*Problem requirements*. Beginning with the line that holds "3) wood block at [670, 820, 798, 1034]" and ending with the last line, please repeat the entries exactly and omit the pictures.

*Material provided*.
|---|

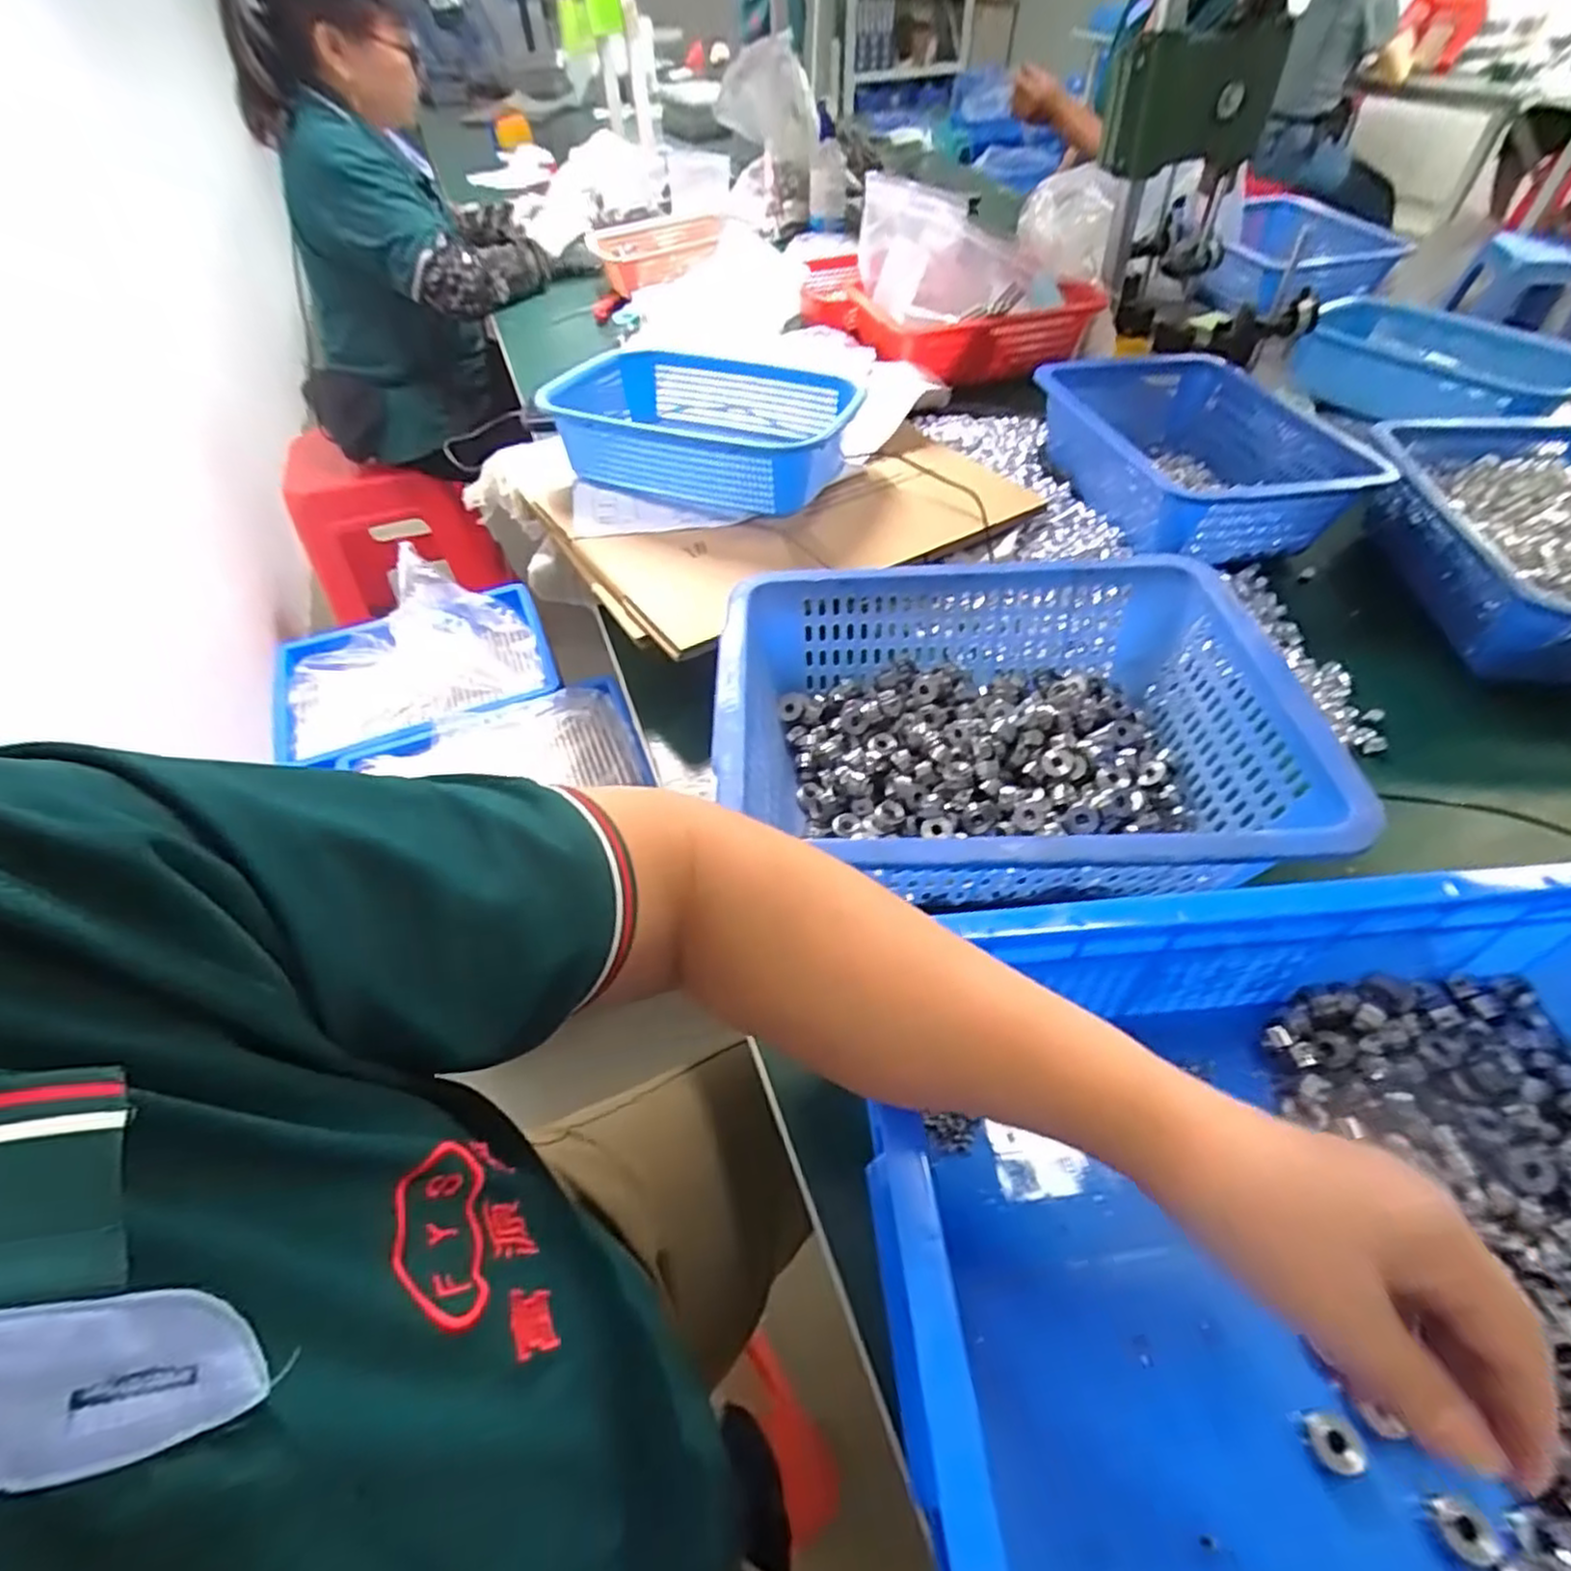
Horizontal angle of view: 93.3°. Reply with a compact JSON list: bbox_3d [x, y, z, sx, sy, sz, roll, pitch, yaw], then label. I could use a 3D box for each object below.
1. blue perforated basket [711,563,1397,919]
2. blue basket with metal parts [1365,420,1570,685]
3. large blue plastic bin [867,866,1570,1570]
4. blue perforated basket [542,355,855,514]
[{"bbox_3d":[0.137,-0.033,0.498,0.350,0.099,0.272,-3,50,0],"label":"blue perforated basket"},{"bbox_3d":[0.672,-0.205,0.651,0.231,0.089,0.310,-3,50,0],"label":"blue basket with metal parts"},{"bbox_3d":[0.265,0.196,0.305,0.371,0.110,0.297,-4,50,-2],"label":"large blue plastic bin"},{"bbox_3d":[-0.076,-0.356,0.740,0.286,0.083,0.204,18,53,16],"label":"blue perforated basket"}]

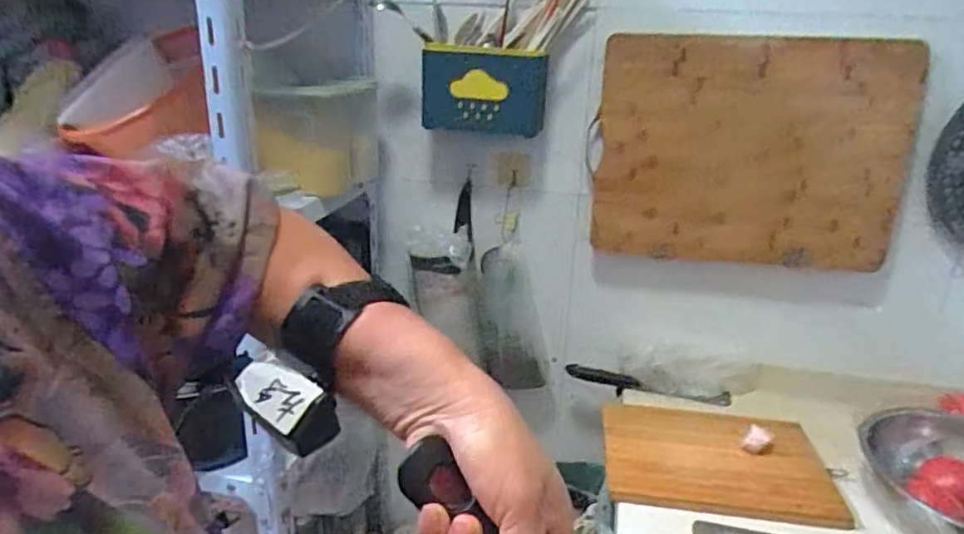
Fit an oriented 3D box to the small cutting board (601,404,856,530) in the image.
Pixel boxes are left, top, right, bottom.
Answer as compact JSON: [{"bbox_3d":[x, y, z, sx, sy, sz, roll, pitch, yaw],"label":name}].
[{"bbox_3d":[0.340,0.278,0.926,0.306,0.025,0.235,2,24,7],"label":"small cutting board"}]

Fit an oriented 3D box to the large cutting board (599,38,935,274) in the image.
[{"bbox_3d":[0.417,-0.177,1.005,0.452,0.354,0.032,5,17,12],"label":"large cutting board"}]

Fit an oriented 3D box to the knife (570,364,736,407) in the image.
[{"bbox_3d":[0.290,0.211,1.113,0.277,0.037,0.026,7,21,14],"label":"knife"}]

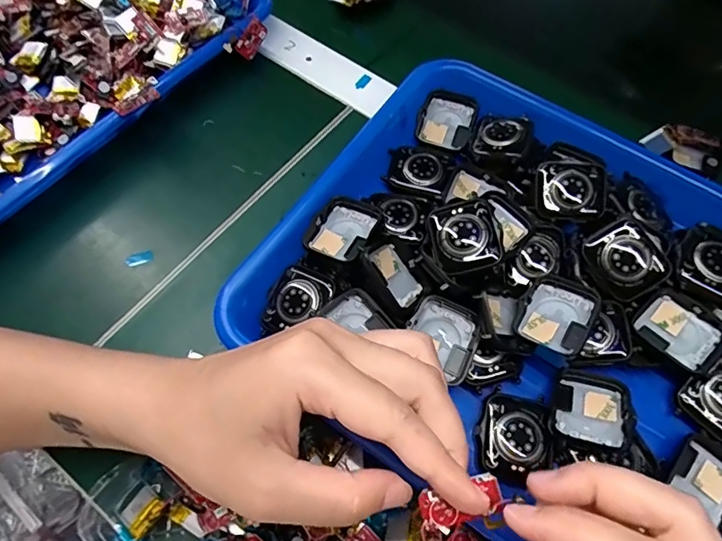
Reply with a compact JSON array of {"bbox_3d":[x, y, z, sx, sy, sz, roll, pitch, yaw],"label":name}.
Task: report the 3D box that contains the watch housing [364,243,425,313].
[{"bbox_3d":[0.019,0.004,0.270,0.039,0.007,0.030,53,42,0],"label":"watch housing"}]

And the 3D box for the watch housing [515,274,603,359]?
[{"bbox_3d":[0.106,0.023,0.261,0.034,0.016,0.042,31,66,13],"label":"watch housing"}]

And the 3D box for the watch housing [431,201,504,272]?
[{"bbox_3d":[0.056,-0.018,0.261,0.036,0.010,0.039,-13,71,12],"label":"watch housing"}]

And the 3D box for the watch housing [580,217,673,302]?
[{"bbox_3d":[0.145,-0.006,0.268,0.037,0.007,0.041,-37,80,8],"label":"watch housing"}]

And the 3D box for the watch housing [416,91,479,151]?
[{"bbox_3d":[0.060,-0.105,0.334,0.036,0.014,0.045,21,64,8],"label":"watch housing"}]

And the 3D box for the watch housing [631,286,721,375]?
[{"bbox_3d":[0.172,0.032,0.262,0.041,0.011,0.033,40,69,17],"label":"watch housing"}]

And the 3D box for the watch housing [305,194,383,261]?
[{"bbox_3d":[-0.009,-0.024,0.279,0.035,0.014,0.041,28,65,11],"label":"watch housing"}]

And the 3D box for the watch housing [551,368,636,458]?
[{"bbox_3d":[0.116,0.071,0.244,0.035,0.011,0.038,14,43,18],"label":"watch housing"}]

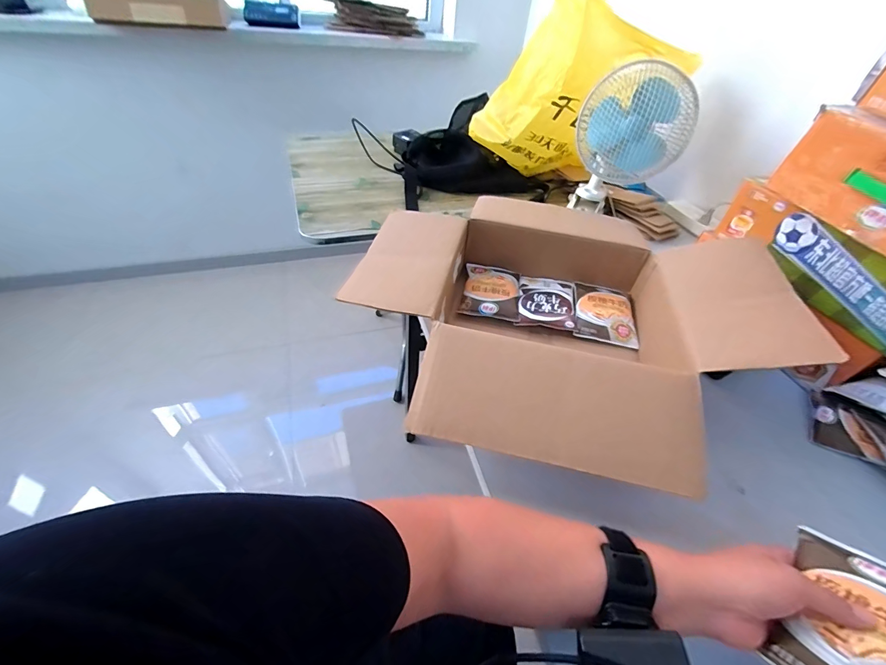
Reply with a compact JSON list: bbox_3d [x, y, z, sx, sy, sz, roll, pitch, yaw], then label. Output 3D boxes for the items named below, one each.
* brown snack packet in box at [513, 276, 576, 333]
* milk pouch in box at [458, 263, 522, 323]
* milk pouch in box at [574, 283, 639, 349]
[{"bbox_3d":[0.177,-0.054,0.631,0.093,0.015,0.121,12,46,5],"label":"brown snack packet in box"},{"bbox_3d":[0.085,-0.074,0.642,0.097,0.020,0.123,11,46,4],"label":"milk pouch in box"},{"bbox_3d":[0.272,-0.035,0.627,0.098,0.023,0.126,12,46,5],"label":"milk pouch in box"}]

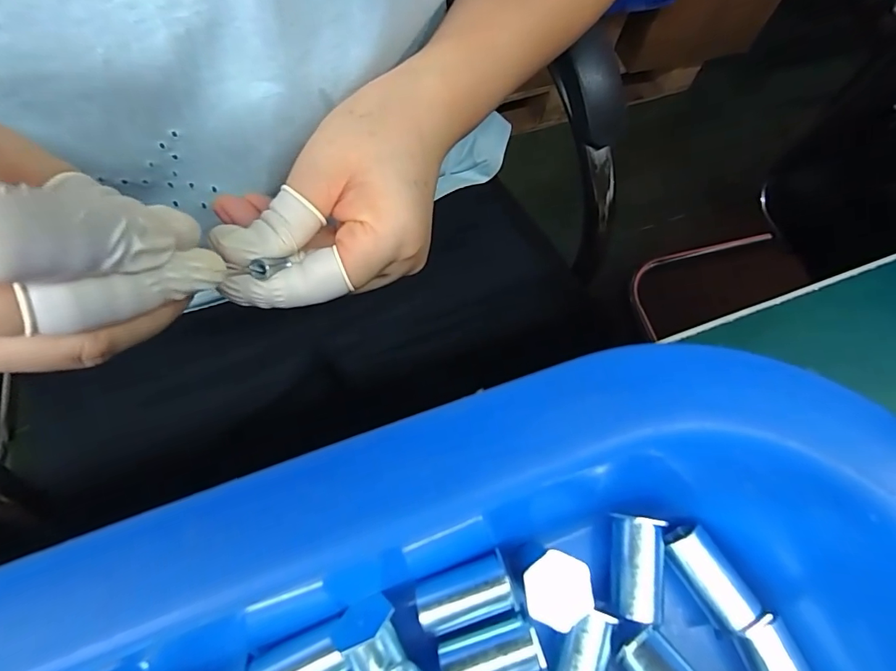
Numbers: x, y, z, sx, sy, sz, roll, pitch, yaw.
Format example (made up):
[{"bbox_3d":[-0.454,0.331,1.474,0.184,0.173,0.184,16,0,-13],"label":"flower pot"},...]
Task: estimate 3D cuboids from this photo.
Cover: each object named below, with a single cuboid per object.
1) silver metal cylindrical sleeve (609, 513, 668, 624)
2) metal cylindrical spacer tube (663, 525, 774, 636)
[{"bbox_3d":[0.032,0.040,0.076,0.007,0.007,0.016,8,69,2],"label":"silver metal cylindrical sleeve"},{"bbox_3d":[0.046,0.042,0.077,0.007,0.005,0.018,-32,72,-12],"label":"metal cylindrical spacer tube"}]

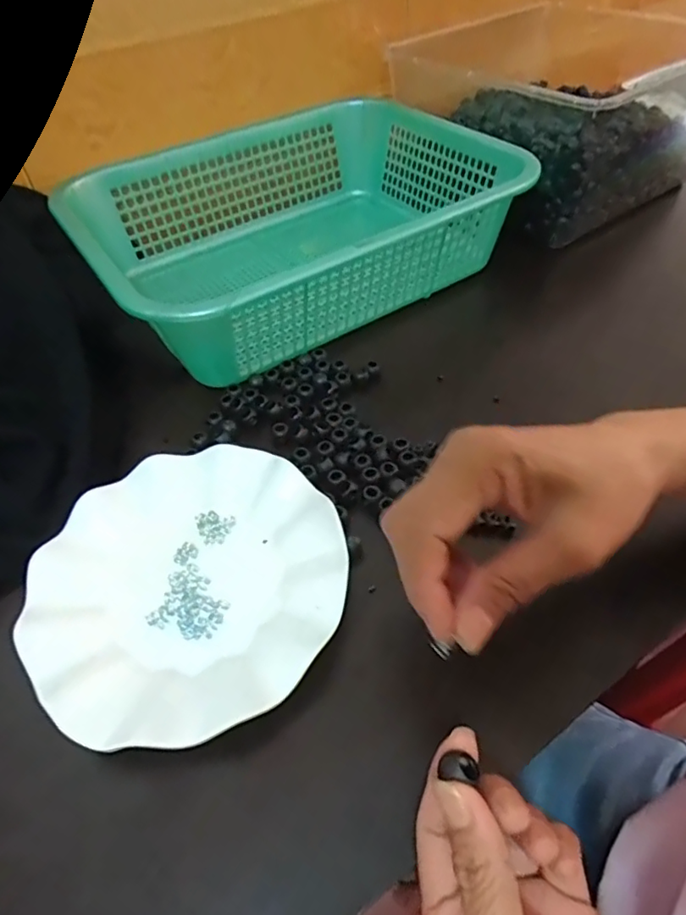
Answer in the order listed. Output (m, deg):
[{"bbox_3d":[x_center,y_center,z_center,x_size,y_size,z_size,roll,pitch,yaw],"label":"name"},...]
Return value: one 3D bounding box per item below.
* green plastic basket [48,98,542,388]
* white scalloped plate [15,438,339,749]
[{"bbox_3d":[-0.045,-0.222,0.522,0.377,0.103,0.288,-28,52,-19],"label":"green plastic basket"},{"bbox_3d":[-0.091,0.074,0.324,0.181,0.028,0.176,-2,48,3],"label":"white scalloped plate"}]

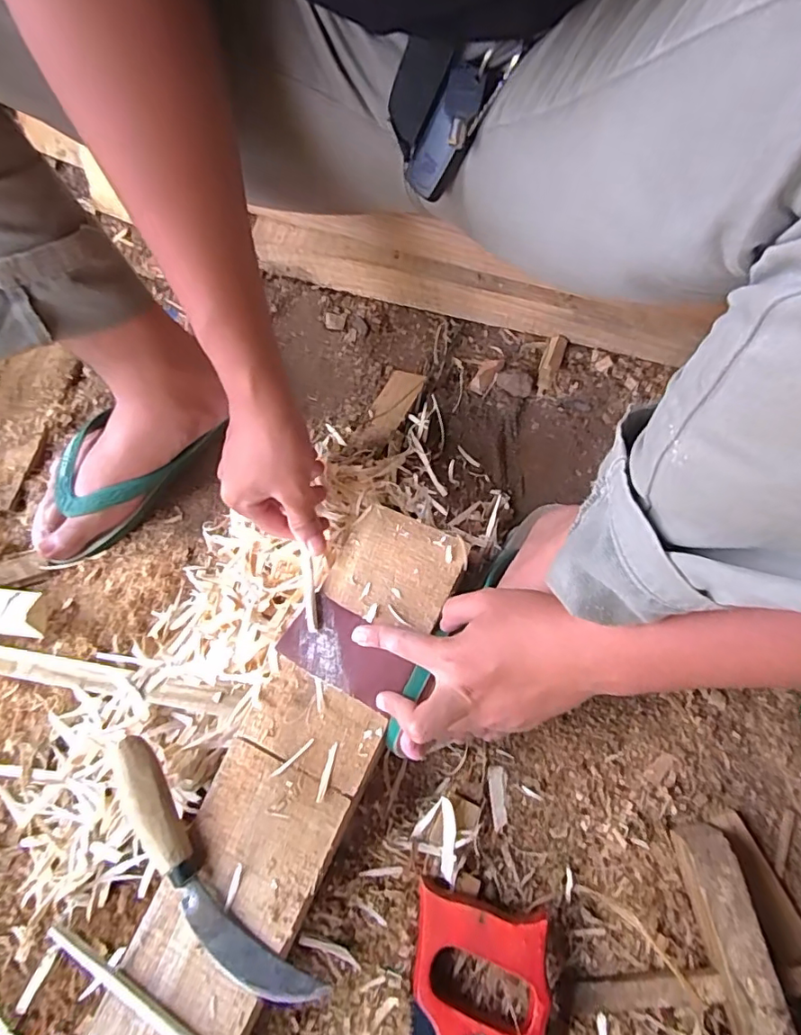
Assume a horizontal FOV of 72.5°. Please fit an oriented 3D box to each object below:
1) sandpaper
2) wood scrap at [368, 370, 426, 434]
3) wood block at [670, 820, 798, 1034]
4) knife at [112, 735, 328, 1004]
[{"bbox_3d":[-0.040,0.102,0.411,0.096,0.006,0.054,30,68,17],"label":"sandpaper"},{"bbox_3d":[-0.006,-0.117,0.543,0.041,0.005,0.078,14,61,23],"label":"wood scrap"},{"bbox_3d":[0.224,0.307,0.352,0.029,0.047,0.183,-8,68,-2],"label":"wood block"},{"bbox_3d":[-0.132,0.230,0.353,0.038,0.024,0.203,-42,76,-16],"label":"knife"}]

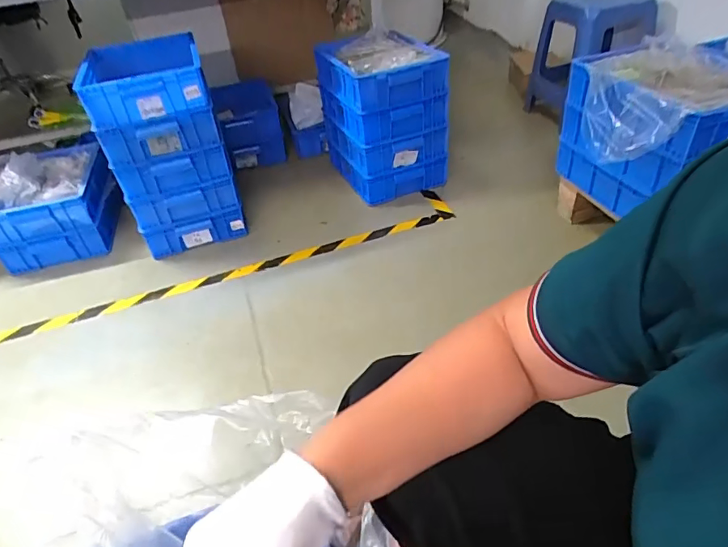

|---|

*Your solution*.
3) wood block at [670, 820, 798, 1034]
4) knife at [112, 735, 328, 1004]
[{"bbox_3d":[-0.040,0.102,0.411,0.096,0.006,0.054,30,68,17],"label":"sandpaper"},{"bbox_3d":[-0.006,-0.117,0.543,0.041,0.005,0.078,14,61,23],"label":"wood scrap"},{"bbox_3d":[0.224,0.307,0.352,0.029,0.047,0.183,-8,68,-2],"label":"wood block"},{"bbox_3d":[-0.132,0.230,0.353,0.038,0.024,0.203,-42,76,-16],"label":"knife"}]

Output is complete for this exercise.